BEGIN

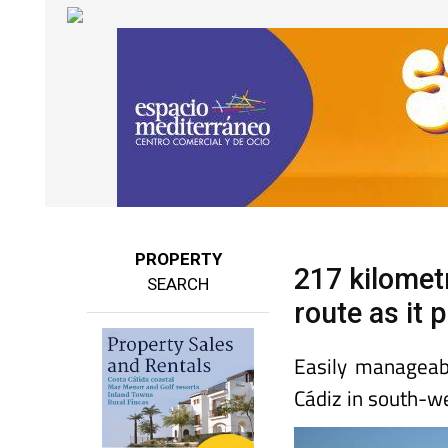
PROPERTY
217 kilomet
SEARCH
route as it
Easily manageab
Cádiz in south-w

END

■ **What you are asked to do**
Find "217 kilomet" in the entries above, then repeat its line and all lines after it exactly, down to the last line.

■ **Response area**
217 kilomet
SEARCH
route as it
Easily manageab
Cádiz in south-w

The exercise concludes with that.